Birth is a powerful force, uncontrollable and raw. It brings us into our most primitive, simple forms. The design of our bodies, the synchronicity of our composition. It is a compact, intense and potent experience…our whole life collapsed into a single moment. The moment we become.
Become a living, breathing expression of our soul.
Become a mother, the soul inexplicably and forever tethered to another in the most cosmic and physical sense.
I have spent many years searching for the latent and omnipotent meaning behind this soul-altering experience. I have also been searching for something. A lost part of my spirit.A way to turn ON the dead parts of me that I have shut off and let die.
I have been aching to define it, give it words, give it LIFE…give birth to this need for the something I can’t even outline.
Recently, I have been drawn into working as a doula… a woman who is hired to support a mother during labor and birth. I have moved into this work with a powerful sense of purpose…there is something here for me to learn.
To see.
To experience.
I need to be here, doing this.
Getting into the work has been exhausting. Emotionally and physically draining, and challenging my patience and communication skills constantly. I teeter on the edge of quitting, turning tail and running, cutting the stress and expectation and difficult relationships loose and being freed from it all. But I stay. Because there is something here, in this work.
Something that I am meant to do.
What is it? What is birth meant to teach me?
Why am I here, stroking this woman’s hair, rubbing her calves, holding her IV pole as she paces the halls? What is it that I am seeking in this experience of long sleepless nights, emotional moments of doubt and fear, wading through another woman’s wave of self doubt and desperate yearning to hold on? With each experience, the answer takes shape, the formless longing inside me tightens… infinitesimally more defined, sharper than before.
I am seeking Spirit. Connection. Life. Force.
And it is here. In holding this woman’s hand as she allows her body to open wide. In laying a cool cloth to her forehead as she surrenders to the powerful force that is turning her into a human portal. In holding her foot in one hand as I look right into her scared eyes and tell her to let go. Release. Allow her baby to move through her open body and let her go.
What is life, but a journey that opens you…sometimes slowly, almost unnoticeably, bit by bit, and sometimes with a force so overwhelming it brings you to your knees?
What are we doing here, in this moment, but surrendering? Giving over our need to control, beat it into submission, fight it off, this unrelenting force that is our life unfolding… the more we struggle, the more it hurts.
Change can be painful, transformation can be excruciating. But there is no other way.
There comes a time in labor where the mother may beg for help, to make it stop, for rescue from the power that has taken her body over. There is nothing to do but move through the ache of opening up, being vulnerable.
“Welcome it,” I tell her. “Invite it in. It is changing you… and this change is necessary.
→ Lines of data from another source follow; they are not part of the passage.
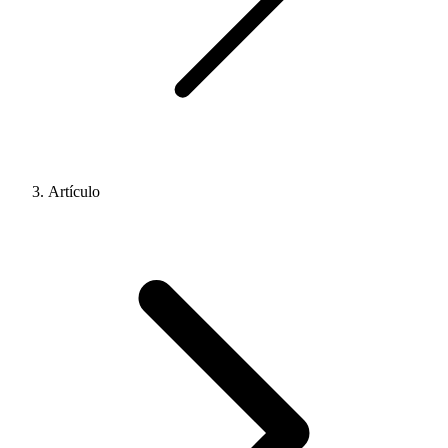
Artículo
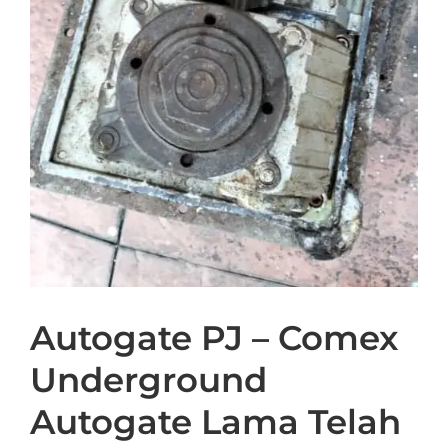
Autogate PJ – Comex
Underground
Autogate Lama Telah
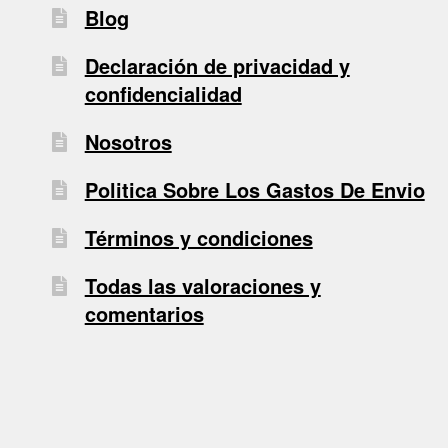
Blog
Declaración de privacidad y
confidencialidad
Nosotros
Politica Sobre Los Gastos De Envio
Términos y condiciones
Todas las valoraciones y
comentarios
It is how you will release this baby, give her life.”
What is our purpose here, but to cut the cord of all physical and binding attachment so that we can nurture the spiritual connections that remind us of our true nature…our oneness, our wholeness with all that is divine? For this beautiful baby to become, she must be released from her mother, and breathe a separate breath. It is the only way to experience true unity of family… father, mother, baby.
I watch a woman become a mother.
I observe a man become a father.
I see a new life Become.
And I witness the Divine.
Within my spirit, I feel a knowing begin to take shape.
Birth is God, expressed. It is Life, compressed. Love, manifest.